MIT physicists have made a groundbreaking discovery that challenges the prevailing understanding of dark matter’s role in the Milky Way’s rotation. By tracking the speed of stars across the galaxy, they identified a potential deficit of dark matter at the galactic core, suggesting that the Milky Way’s gravitational center may be lighter in mass than previously believed.
Traditionally, astronomers attributed the rotation of galaxies to dark matter, a hypothetical substance in the universe composed of particles that don’t interact with light, making them invisible. The only way to detect dark matter is through its gravitational effects on visible matter, such as stars and galaxies.
The team analyzed data from the Gaia and APOGEE instruments—Gaia being an orbiting space telescope tracking the precise location, distance, and motion of over 1 billion stars in the Milky Way, and APOGEE being a ground-based survey.
The scientists examined Gaia’s measurements of more than 33,000 stars, plotting each star’s velocity against its distance to create a rotation curve representing the speed of matter rotation at different distances from the galaxy’s center. Surprisingly, they found that outer stars were rotating slightly slower than expected, indicating a lighter galactic core.
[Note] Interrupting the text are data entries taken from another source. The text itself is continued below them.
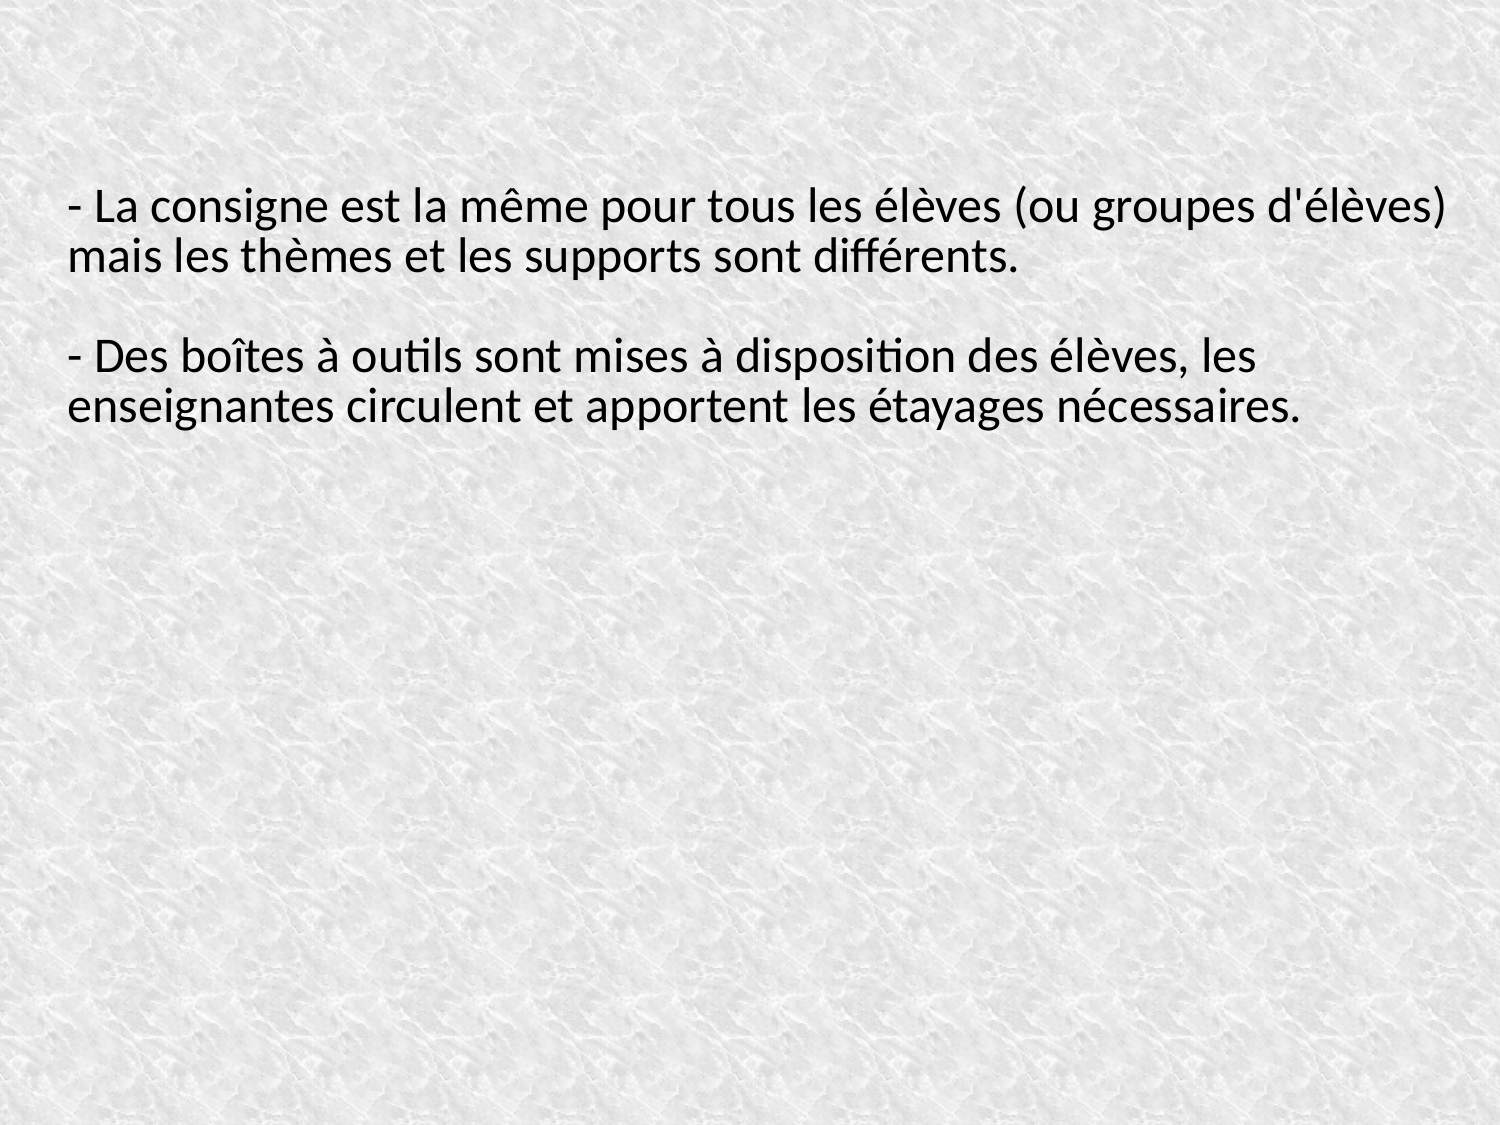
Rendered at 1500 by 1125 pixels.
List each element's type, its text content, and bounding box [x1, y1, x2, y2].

text_box - La consigne est la même pour tous les élèves (ou groupes d'élèves) mais les thèmes et les supports sont différents. - Des boîtes à outils sont mises à disposition des élèves, les enseignantes circulent et apportent les étayages nécessaires. [53, 94, 1500, 517]
picture [0, 0, 1500, 1125]
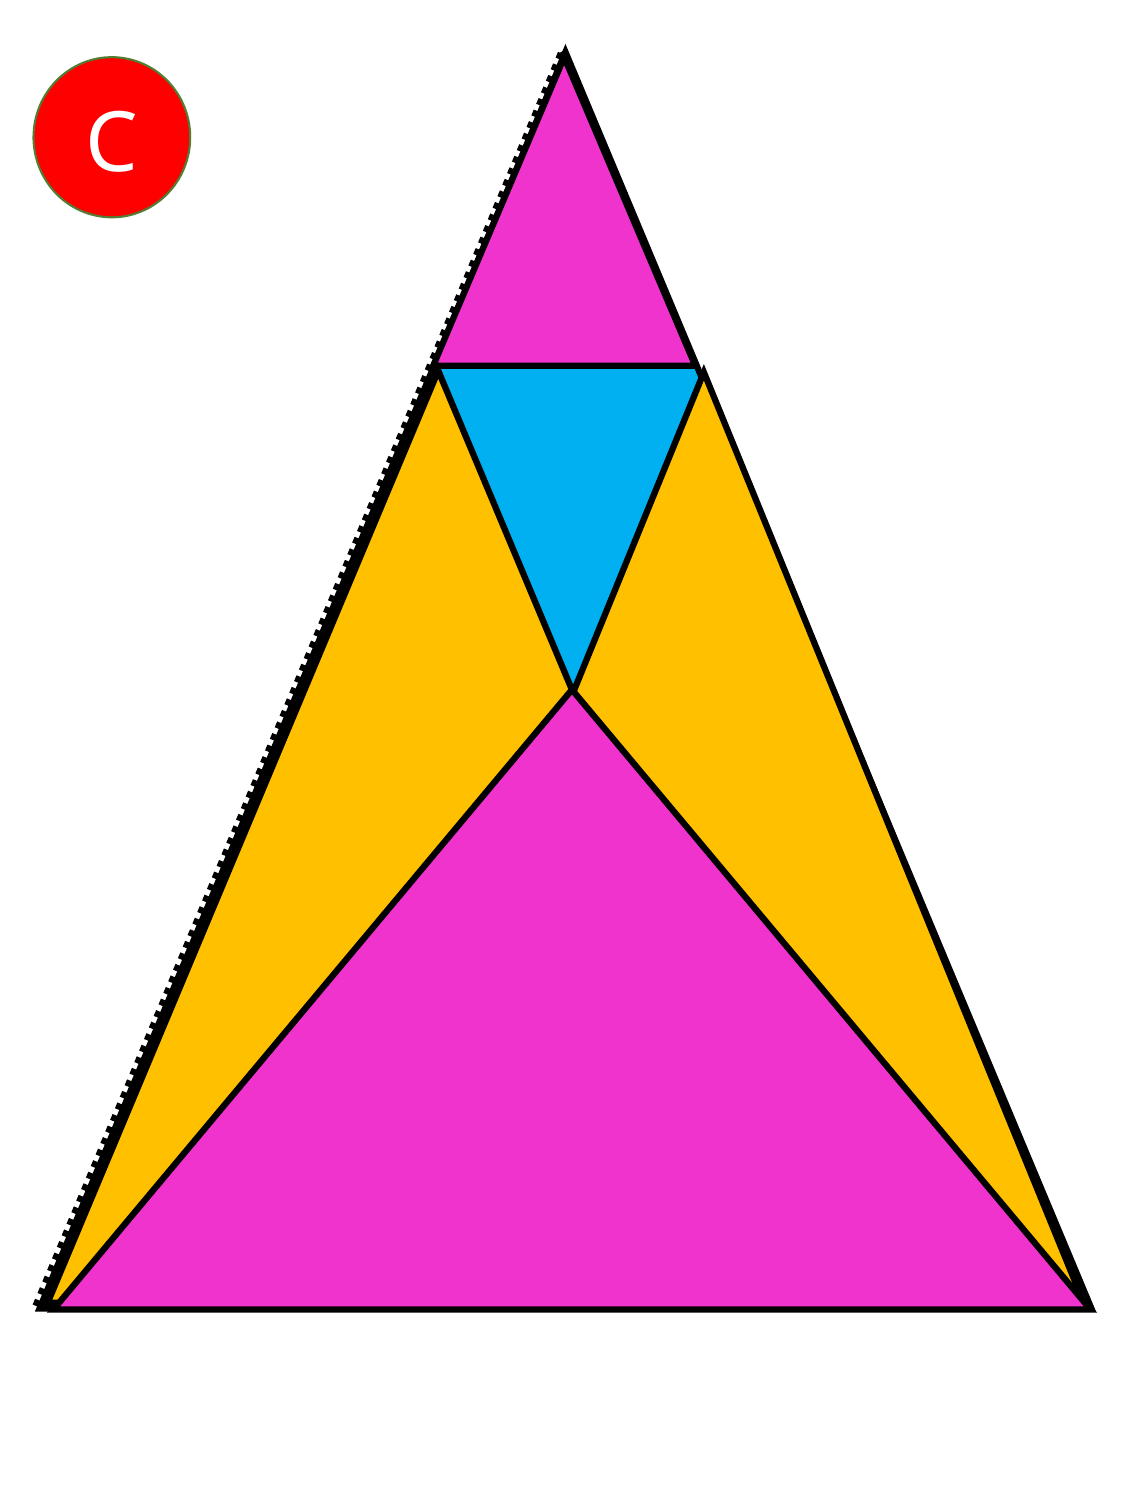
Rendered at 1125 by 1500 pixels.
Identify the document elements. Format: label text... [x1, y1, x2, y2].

text_box [35, 49, 1092, 1310]
text_box C [33, 57, 191, 218]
The results, published in the Monthly Notices of the Royal Astronomical Society Journal, challenge the conventional belief that dark matter dominates the galactic core. The Milky Way’s rotation, influenced by all the matter within its disk, has long been associated with the presence of invisible dark matter.
Vera Rubin’s observations in the 1970s first hinted at the need for unseen matter to explain the rotation of galaxies, a concept subsequently supported by observations in distant galaxies.
The MIT team meticulously determined the distances of over 33,000 stars, creating a 3D map of the Milky Way’s stars up to 30 kiloparsecs. This map was then incorporated into a circular velocity model, simulating the required speed of stars given the distribution of other stars in the galaxy. The unexpected dip in the rotation curve at the outer end suggested a potential reduction in dark matter at the Milky Way’s core.
The researchers acknowledge that their findings create tension with other measurements and anticipate deep repercussions. Possible implications include the existence of hidden masses beyond the galactic disk’s edge or a reassessment of the galaxy’s equilibrium state. Further exploration, through high-resolution simulations of Milky Way-like galaxies, is expected to provide more insights into this surprising result.